What Lili Lost in Tokyo
When sixteen-year-old Lili Reed’s dad decides he needs “an adventure,” and his old friends the Takadas invite them to spend a semester in Japan, Lili is desperate enough to leave her carefully managed routine and give it a try. Because this has to work. Four years, five months, and twenty-one days ago, Lili learned you can lose everything in a single moment. That was the day her mom died. The day her dad started wrestling with depression. The day Lili learned she had to be the strong one, because her little sister Lennon needed her.
Tokyo turns out to be just the adventure Dad and six-year-old Lennon need: new sights, new sounds, new food, new friends, even a pretty, Japanese “lady friend” who keeps coming around. But for Lili, it’s too many new things at once. She doesn’t know how to eat with chopsticks. Navigate the trains. Discern “great mysteries” like which carton has milk and which has liquid yogurt—because she can’t freaking read. She can’t even use the high-tech toilets without getting doused by the bidet function. And why does Tai, the Takada’s seventeen-year-old son—whose crooked grin is way distracting—seem to be around for every one of her mishaps?

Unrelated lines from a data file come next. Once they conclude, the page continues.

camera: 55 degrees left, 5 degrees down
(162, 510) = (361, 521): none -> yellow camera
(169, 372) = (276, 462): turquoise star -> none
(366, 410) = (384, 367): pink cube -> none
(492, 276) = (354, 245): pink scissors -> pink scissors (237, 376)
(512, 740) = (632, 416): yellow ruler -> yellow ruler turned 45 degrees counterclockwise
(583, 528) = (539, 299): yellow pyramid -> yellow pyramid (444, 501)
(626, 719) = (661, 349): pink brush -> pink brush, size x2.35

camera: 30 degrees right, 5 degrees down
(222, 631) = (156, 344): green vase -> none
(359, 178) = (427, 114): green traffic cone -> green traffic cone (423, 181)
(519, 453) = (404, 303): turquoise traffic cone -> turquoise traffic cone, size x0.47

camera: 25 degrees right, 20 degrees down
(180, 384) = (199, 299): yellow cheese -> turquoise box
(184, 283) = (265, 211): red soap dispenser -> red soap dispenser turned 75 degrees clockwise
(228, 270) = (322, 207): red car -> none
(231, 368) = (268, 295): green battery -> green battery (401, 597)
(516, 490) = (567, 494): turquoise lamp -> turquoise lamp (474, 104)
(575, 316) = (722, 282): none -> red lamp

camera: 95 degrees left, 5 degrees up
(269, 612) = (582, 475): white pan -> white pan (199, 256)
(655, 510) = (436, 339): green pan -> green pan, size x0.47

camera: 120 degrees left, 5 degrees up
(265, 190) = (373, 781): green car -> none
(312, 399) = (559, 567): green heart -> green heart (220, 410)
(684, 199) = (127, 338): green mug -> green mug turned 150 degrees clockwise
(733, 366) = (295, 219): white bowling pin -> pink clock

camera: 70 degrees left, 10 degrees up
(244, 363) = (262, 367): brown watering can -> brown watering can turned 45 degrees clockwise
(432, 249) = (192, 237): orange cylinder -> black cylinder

Even more unsettling, Tai seems intent on rekindling the friendship they had when they were kids. But that is so not happening. So what if he plays guitar (swoon!) and makes her laugh, reminding Lili of another version of herself—one she hasn’t seen in four years, five months, and twenty-one days. Because what good is it to risk her heart on something so easily lost in a single, tragic moment…like love?